Problem details:
Leave every picture out, and write out the remaining entries exactly.

Dataset entries:
+---+

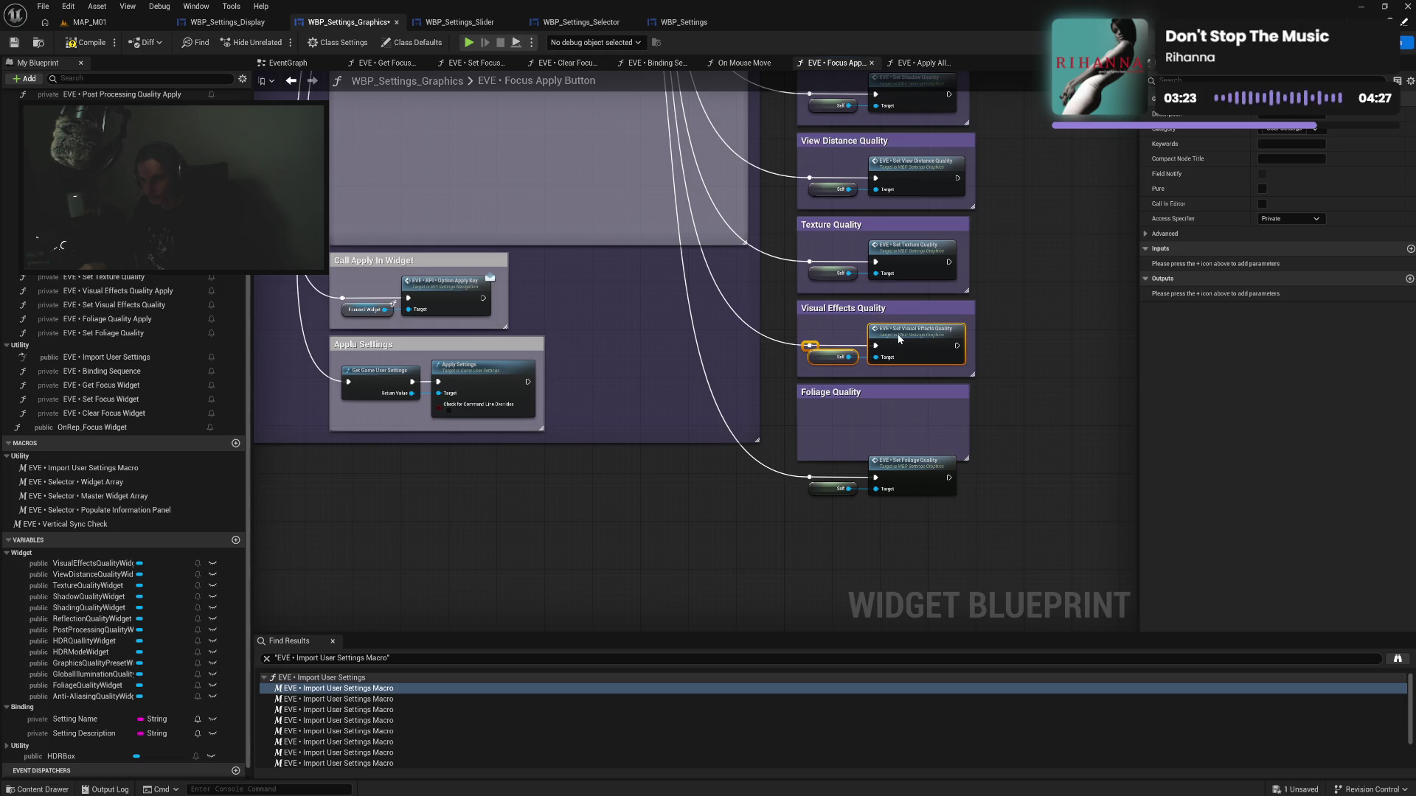
{"action": "left_click", "coordinate": [993, 398]}
{"action": "left_click_drag", "start_coordinate": [992, 419], "coordinate": [986, 337]}
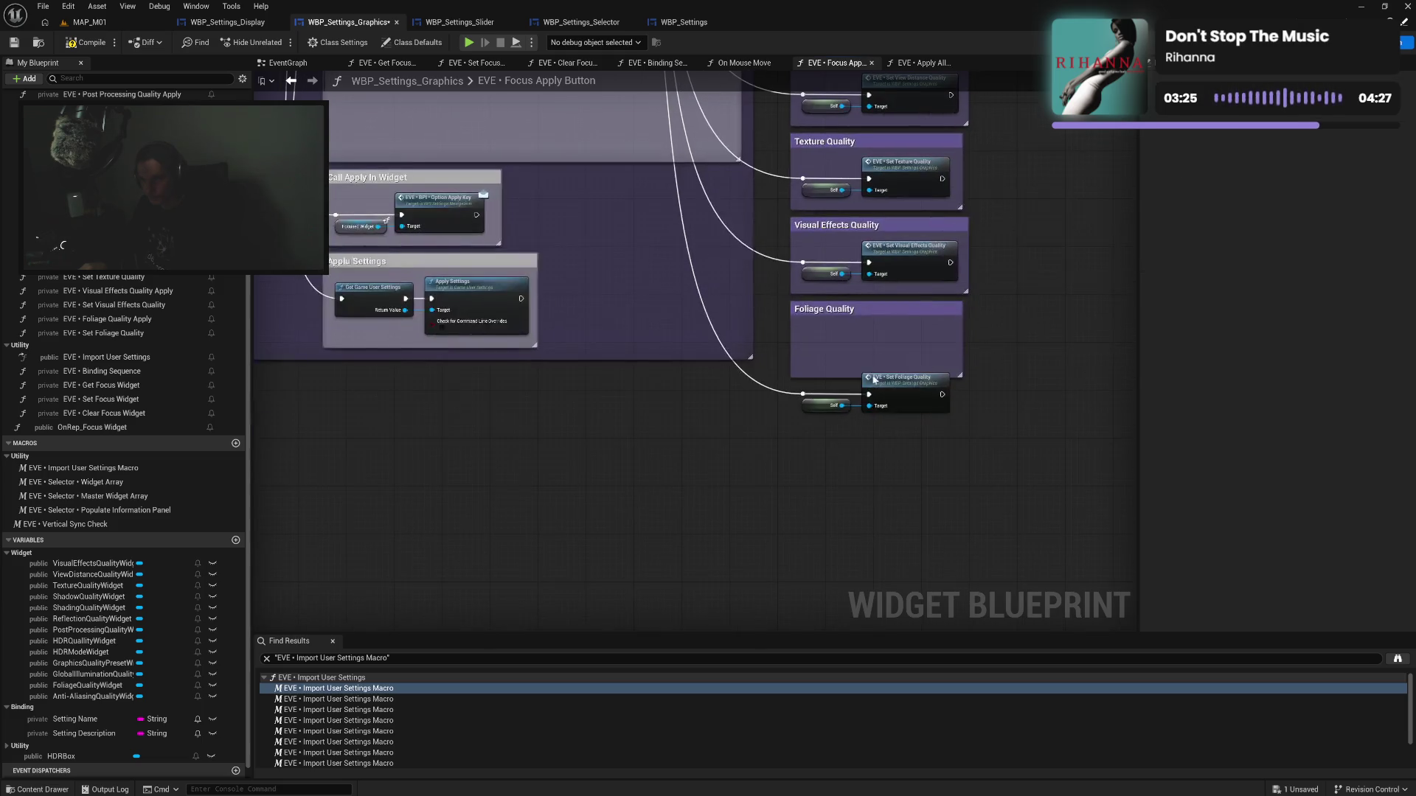
{"action": "left_click_drag", "start_coordinate": [862, 426], "coordinate": [899, 335]}
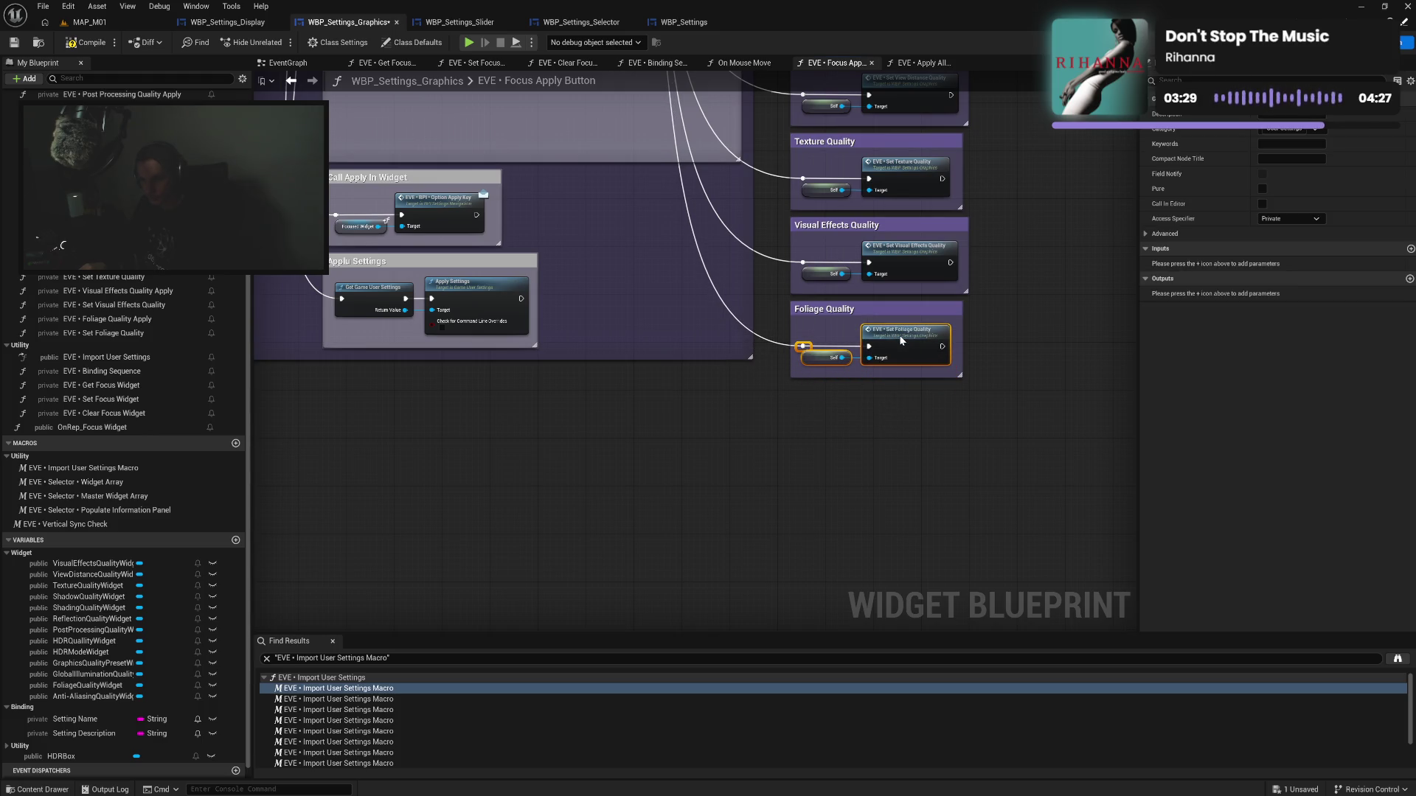
{"action": "left_click", "coordinate": [958, 387]}
{"action": "mouse_move", "coordinate": [968, 391]}
{"action": "left_mouse_down"}
{"action": "mouse_move", "coordinate": [922, 347]}
{"action": "mouse_move", "coordinate": [800, 85]}
{"action": "mouse_move", "coordinate": [797, 129]}
{"action": "mouse_move", "coordinate": [784, 38]}
{"action": "mouse_move", "coordinate": [792, 159]}
{"action": "mouse_move", "coordinate": [841, 177]}
{"action": "mouse_move", "coordinate": [650, 400]}
{"action": "mouse_move", "coordinate": [617, 396]}
{"action": "mouse_move", "coordinate": [693, 331]}
{"action": "mouse_move", "coordinate": [739, 192]}
{"action": "left_mouse_up"}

+---+

Solution for this task:
{"action": "left_click", "coordinate": [993, 398]}
{"action": "left_click_drag", "start_coordinate": [992, 419], "coordinate": [986, 337]}
{"action": "left_click_drag", "start_coordinate": [862, 426], "coordinate": [899, 335]}
{"action": "left_click", "coordinate": [958, 387]}
{"action": "mouse_move", "coordinate": [968, 391]}
{"action": "left_mouse_down"}
{"action": "mouse_move", "coordinate": [922, 347]}
{"action": "mouse_move", "coordinate": [800, 85]}
{"action": "mouse_move", "coordinate": [797, 129]}
{"action": "mouse_move", "coordinate": [784, 38]}
{"action": "mouse_move", "coordinate": [792, 159]}
{"action": "mouse_move", "coordinate": [841, 177]}
{"action": "mouse_move", "coordinate": [650, 400]}
{"action": "mouse_move", "coordinate": [617, 396]}
{"action": "mouse_move", "coordinate": [693, 331]}
{"action": "mouse_move", "coordinate": [739, 192]}
{"action": "left_mouse_up"}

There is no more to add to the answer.